#### Exercise prompt
Copy out the records below with "tallest" swapped for "highest" and nothing else altered, omitting the pictures.

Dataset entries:
======

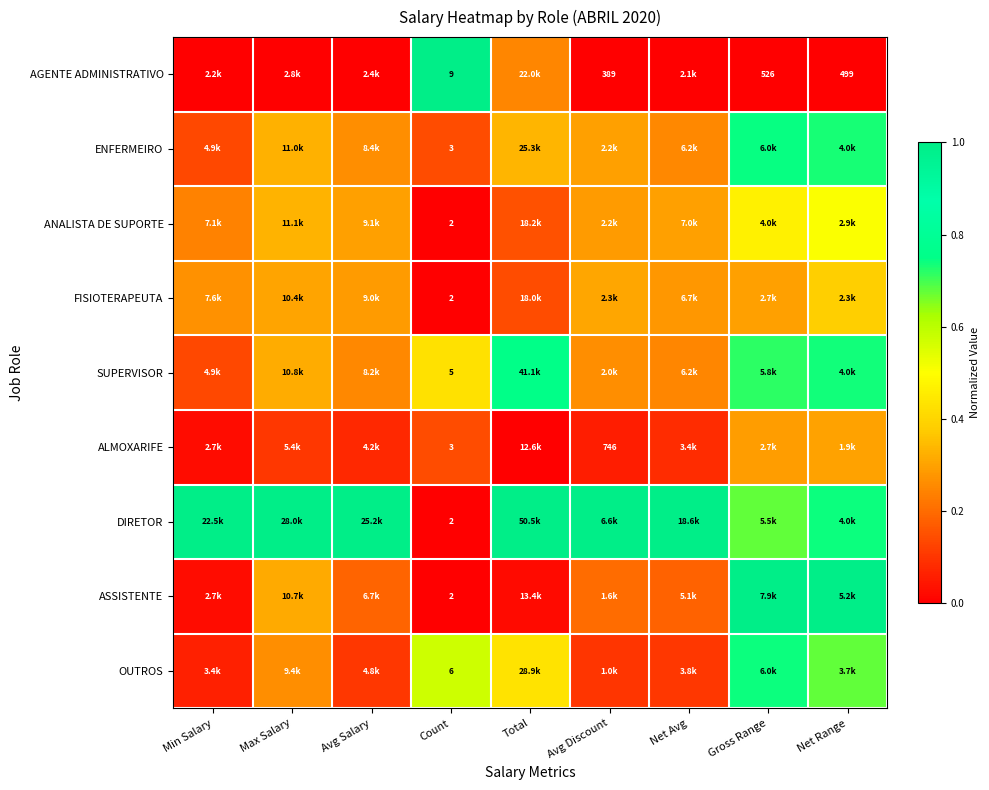

At which label does ASSISTENTE reach its minimum?

Count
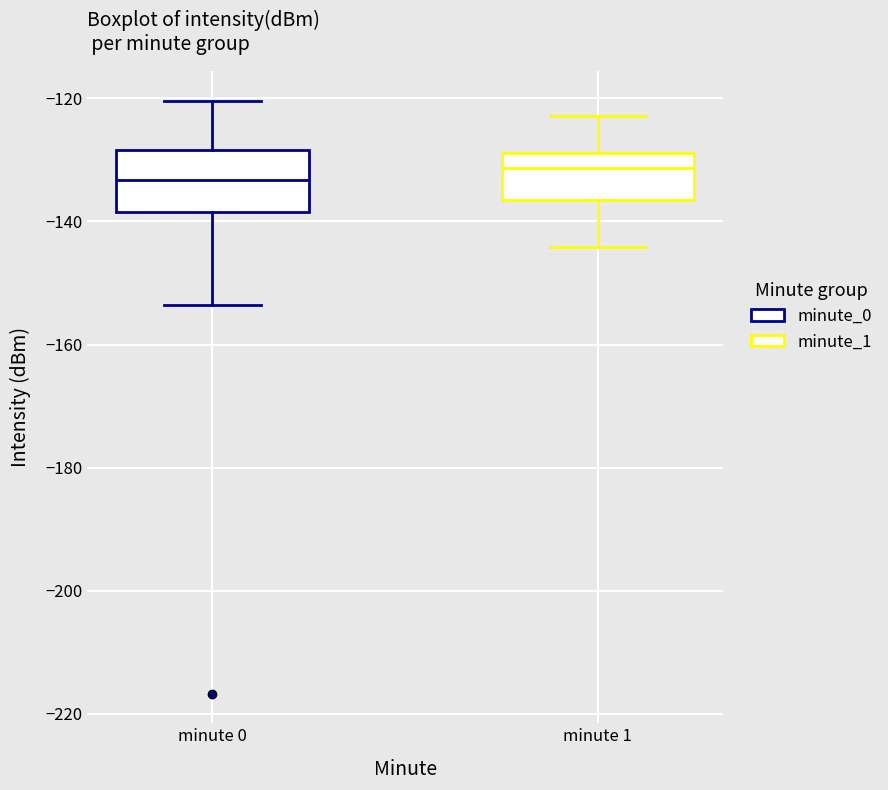

Which box is the tallest, from its lower edge to its upper edge?

minute 0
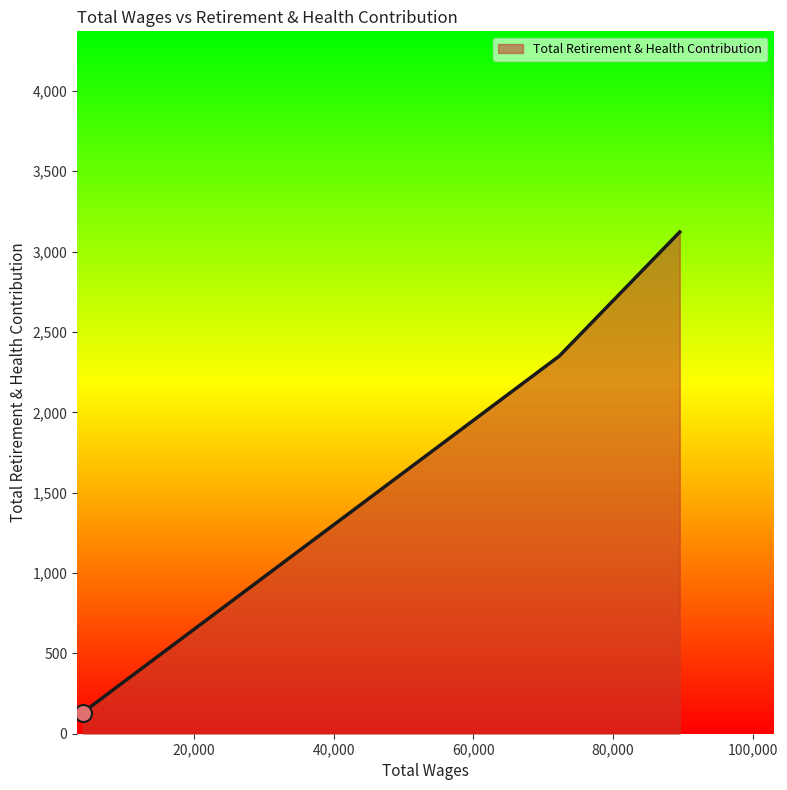

What is the sum of all values?

5604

======

#### Result of this task
At which label does ASSISTENTE reach its minimum?

Count

Which box is the highest, from its lower edge to its upper edge?

minute 0

What is the sum of all values?

5604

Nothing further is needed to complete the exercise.